Transitioning into a new lifestyle and household makeup can be tough, especially if you’re used to having to concentrate on just the household planning or just the income and earnings. Still, moving on from an unsustainable situation is what’s best for everyone in the long run, even if it does require a little rewiring of your expectations and lifestyle habits. Between the old household and the new one, though, is the divorce, and many people wonder exactly what it’s going to cost. Some spouses even fear high costs when the separation is largely amicable, because of bad information and lopsided media coverage.

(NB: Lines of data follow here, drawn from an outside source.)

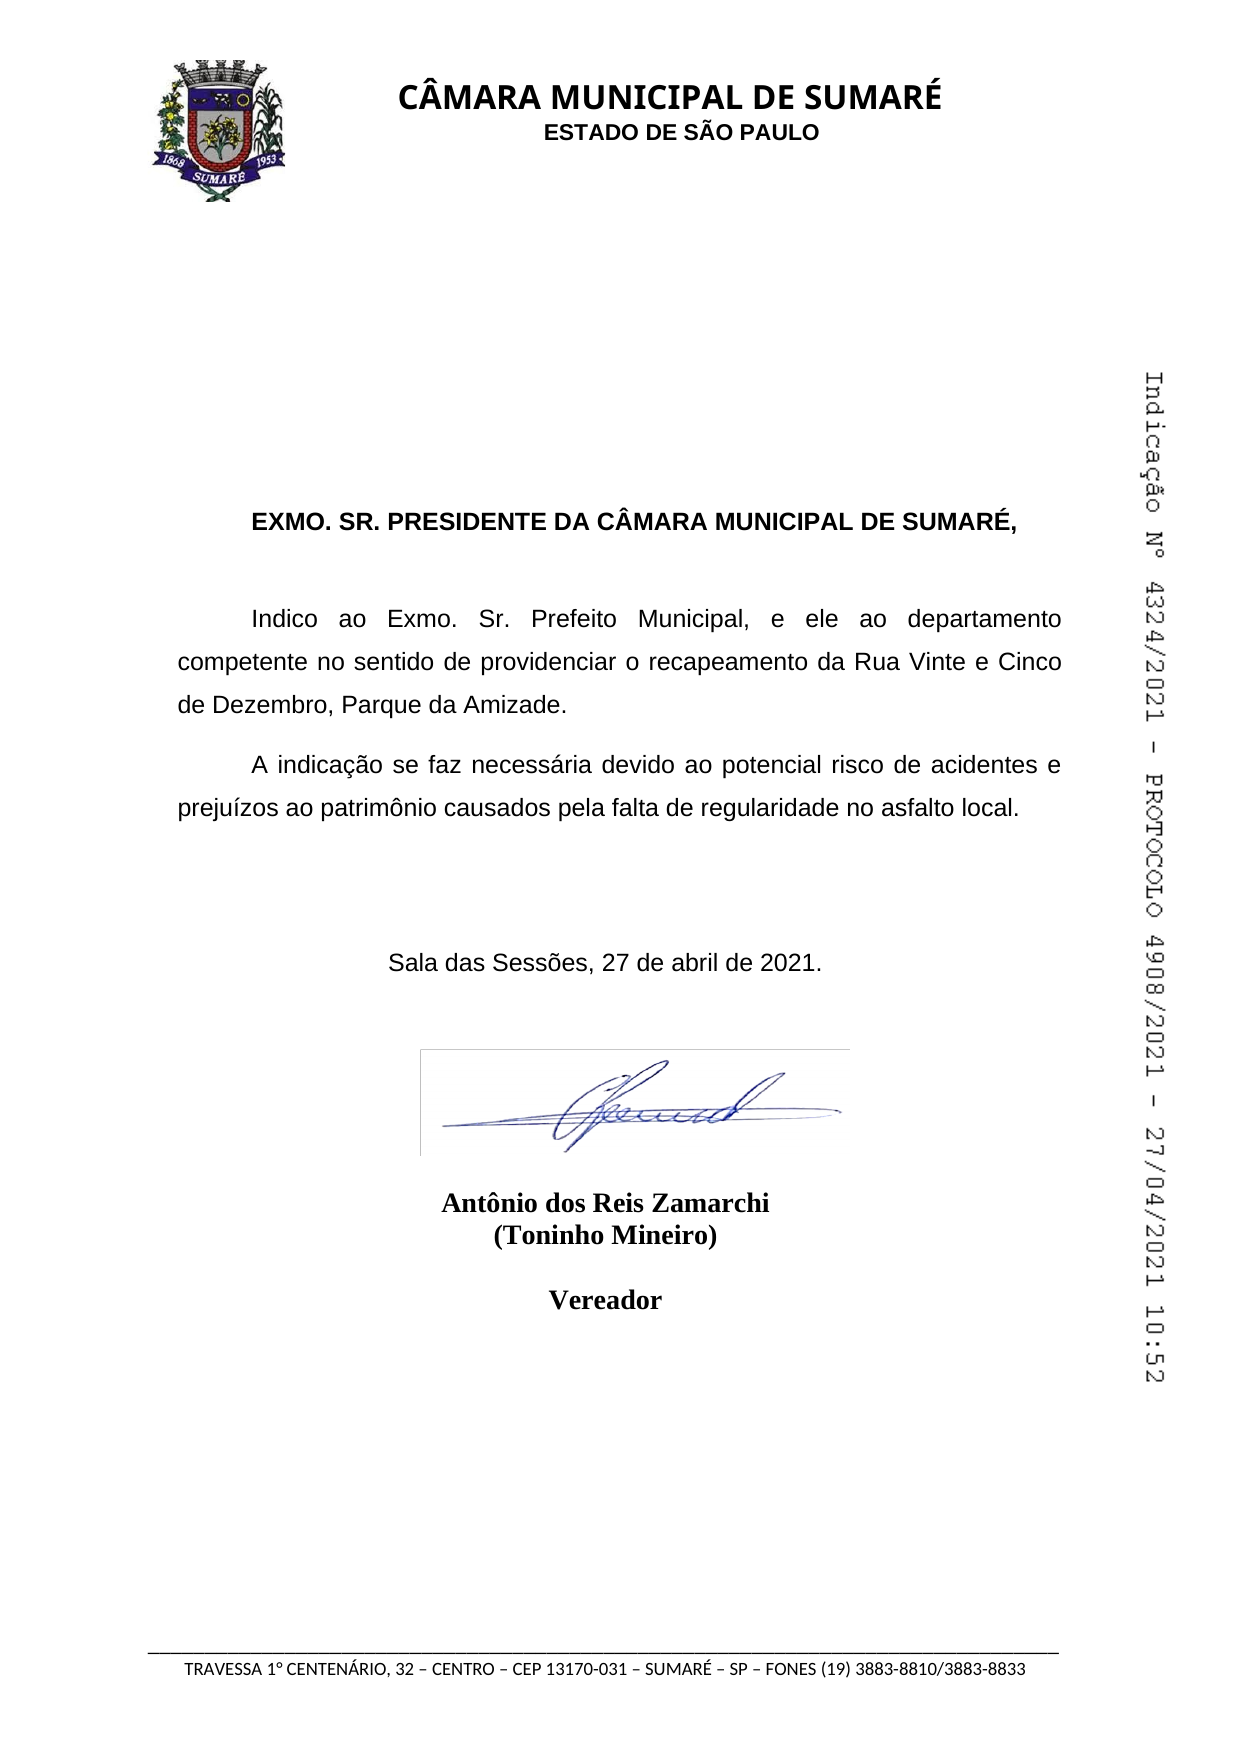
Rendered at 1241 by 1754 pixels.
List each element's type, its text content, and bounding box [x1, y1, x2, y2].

text Sala das Sessões, 27 de abril de 2021. [148, 948, 1063, 977]
text A indicação se faz necessária devido ao potencial risco de acidentes e prejuízos ao patrimônio causados pela falta de regularidade no asfalto local. [177, 750, 1063, 822]
text (Toninho Mineiro) [148, 1218, 1063, 1251]
picture [406, 1043, 864, 1167]
picture [1120, 366, 1183, 1388]
text Antônio dos Reis Zamarchi [148, 1186, 1063, 1218]
text Vereador [148, 1283, 1063, 1316]
text Indico ao Exmo. Sr. Prefeito Municipal, e ele ao departamento competente no sentido de providenciar o recapeamento da Rua Vinte e Cinco de Dezembro, Parque da Amizade. [177, 604, 1063, 719]
text EXMO. SR. PRESIDENTE DA CÂMARA MUNICIPAL DE SUMARÉ, [177, 507, 1063, 535]
picture [147, 60, 286, 202]
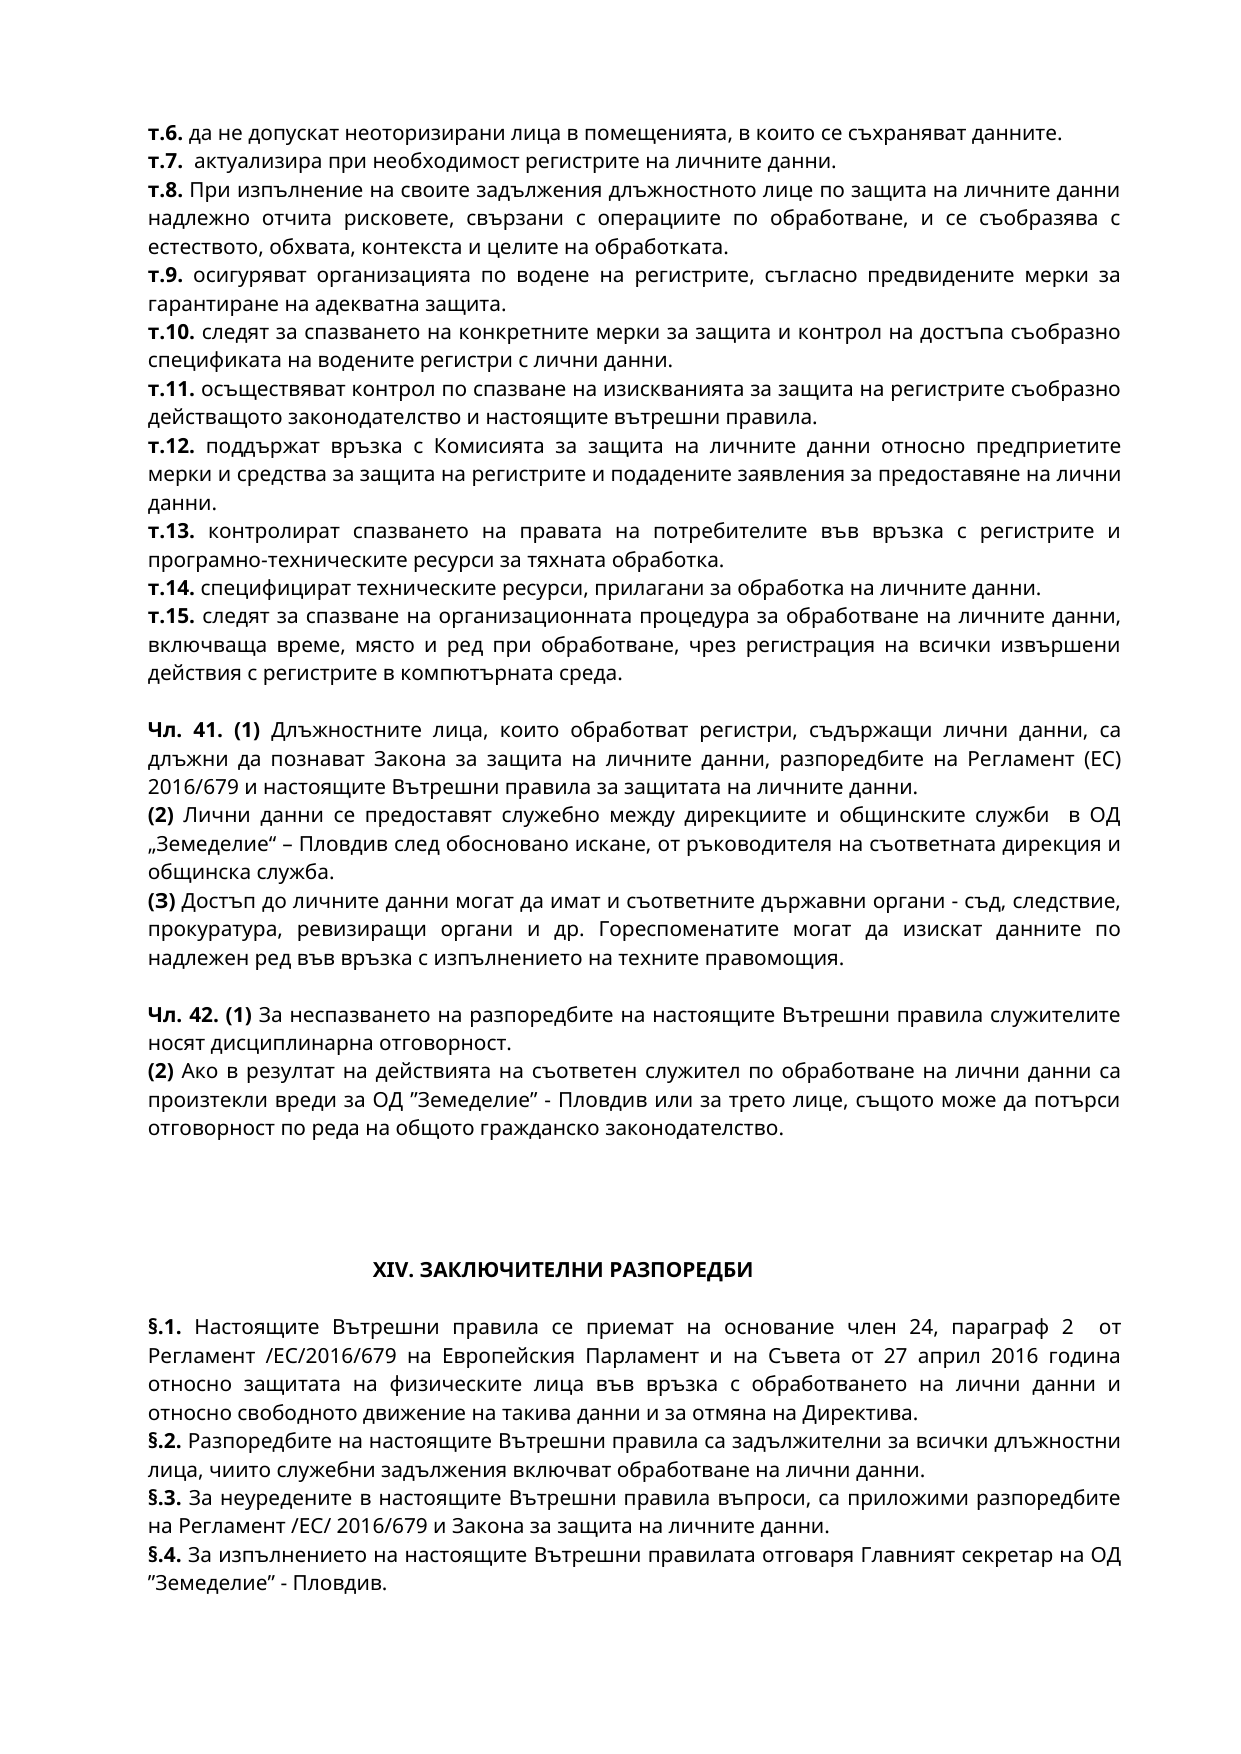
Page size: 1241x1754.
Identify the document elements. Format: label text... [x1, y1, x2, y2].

text §.4. За изпълнението на настоящите Вътрешни правилата отговаря Главният секретар на ОД ”Земеделие” - Пловдив. [148, 1540, 1122, 1597]
text (З) Достъп до личните данни могат да имат и съответните държавни органи - съд, следствие, прокуратура, ревизиращи органи и др. Гореспоменатите могат да изискат данните по надлежен ред във връзка с изпълнението на техните правомощия. [148, 886, 1122, 971]
text Чл. 42. (1) За неспазването на разпоредбите на настоящите Вътрешни правила служителите носят дисциплинарна отговорност. [148, 1000, 1122, 1057]
text т.14. специфицират техническите ресурси, прилагани за обработка на личните данни. [148, 573, 1122, 602]
text т.6. да не допускат неоторизирани лица в помещенията, в които се съхраняват данните. [148, 118, 1122, 147]
text (2) Ако в резултат на действията на съответен служител по обработване на лични данни са произтекли вреди за ОД ”Земеделие” - Пловдив или за трето лице, същото може да потърси отговорност по реда на общото гражданско законодателство. [148, 1057, 1122, 1142]
text Чл. 41. (1) Длъжностните лица, които обработват регистри, съдържащи лични данни, са длъжни да познават Закона за защита на личните данни, разпоредбите на Регламент (ЕС) 2016/679 и настоящите Вътрешни правила за защитата на личните данни. [148, 715, 1122, 801]
text XIV. ЗАКЛЮЧИТЕЛНИ РАЗПОРЕДБИ [298, 1256, 1122, 1284]
text т.13. контролират спазването на правата на потребителите във връзка с регистрите и програмно-техническите ресурси за тяхната обработка. [148, 516, 1122, 573]
text §.1. Настоящите Вътрешни правила се приемат на основание член 24, параграф 2 от Регламент /ЕС/2016/679 на Европейския Парламент и на Съвета от 27 април 2016 година относно защитата на физическите лица във връзка с обработването на лични данни и относно свободното движение на такива данни и за отмяна на Директива. [148, 1312, 1122, 1426]
text (2) Лични данни се предоставят служебно между дирекциите и общинските служби в ОД „Земеделие“ – Пловдив след обосновано искане, от ръководителя на съответната дирекция и общинска служба. [148, 801, 1122, 886]
text §.3. За неуредените в настоящите Вътрешни правила въпроси, са приложими разпоредбите на Регламент /ЕС/ 2016/679 и Закона за защита на личните данни. [148, 1483, 1122, 1540]
text т.8. При изпълнение на своите задължения длъжностното лице по защита на личните данни надлежно отчита рисковете, свързани с операциите по обработване, и се съобразява с естеството, обхвата, контекста и целите на обработката. [148, 175, 1122, 260]
text т.11. осъществяват контрол по спазване на изискванията за защита на регистрите съобразно действащото законодателство и настоящите вътрешни правила. [148, 374, 1122, 431]
text т.12. поддържат връзка с Комисията за защита на личните данни относно предприетите мерки и средства за защита на регистрите и подадените заявления за предоставяне на лични данни. [148, 431, 1122, 516]
text т.7. актуализира при необходимост регистрите на личните данни. [148, 147, 1122, 175]
text т.10. следят за спазването на конкретните мерки за защита и контрол на достъпа съобразно спецификата на водените регистри с лични данни. [148, 317, 1122, 374]
text т.15. следят за спазване на организационната процедура за обработване на личните данни, включваща време, място и ред при обработване, чрез регистрация на всички извършени действия с регистрите в компютърната среда. [148, 602, 1122, 687]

While it’s true that an adversarial situation can lead to high costs, working with the right attorney and being up front about there being little agreement or room for negotiation can help. Attorneys generally work on an hourly basis, billing when they are spending time actively preparing for or attending meetings and hearings about the case. When they think there’s room for negotiation, they spend time on it. In situations where one side is arguing in bad faith, this can run up the cost for the party attempting to be reasonable. If you are worried about that, divorce attorneys who emphasize protecting your rights in their primary strategy are the key.
Attorneys like Cordell & Cordell are positioned to move from negotiation to litigation quickly, and when they know it’s likely to go there, they also stop negotiating at the point where it becomes obvious that it’s a tactic designed to take up time and run up costs. This company focuses on men’s litigation and serves those clients especially well, but every major player in this field has its own niche. The key is finding the legal help that reflects your situation and the path you expect the divorce to take.
Are There Alternatives To Litigation?
If you’re really open to negotiation and looking to make this a quick process, you can go for mediation. This requires both sides to want to work toward an efficient resolution, though. If one side does not participate or actively obfuscates, the mediation can be turned back over to litigation. The other thing to understand is that mediation results are binding, so if one party is likely to insist on outcomes the other party finds unsuitable, the process will break down.
With that in mind, the mediation process can be significantly less expensive for both parties in the divorce, even if they also retain independent counsel in addition to the mediator. It can also make things go much more swiftly because you typically won’t be waiting for a long time for a spot on a family court docket. The key is knowing whether you truly are going to be at a meeting of minds quickly. Often, this is very difficult to determine going in, which is why mediators can be seen as risky when it comes to cost-containment.
Okay, But Who Pays?
The answer to this depends on the jurisdiction. While the state and county or municipality can have any manner of method for deciding who pays in a divorce, more and more the settled law and tradition are that each party pays their own way unless there is another outcome negotiated. Of course, if local law overrides this, then it overrides, and that can be difficult to deal with. For more information about how that will work in your specific case, you need to talk to a divorce lawyer from an organization like Cordell & Cordell company.
When it comes right down to it, either party in the divorce could ask the other to pick up costs, and in some cases that is a chip worth bargaining with. In a lot of cases, though, it’s easier to stick to your guns about it if you’re lucky enough to be in a jurisdiction where you are assumed to be paying your own way.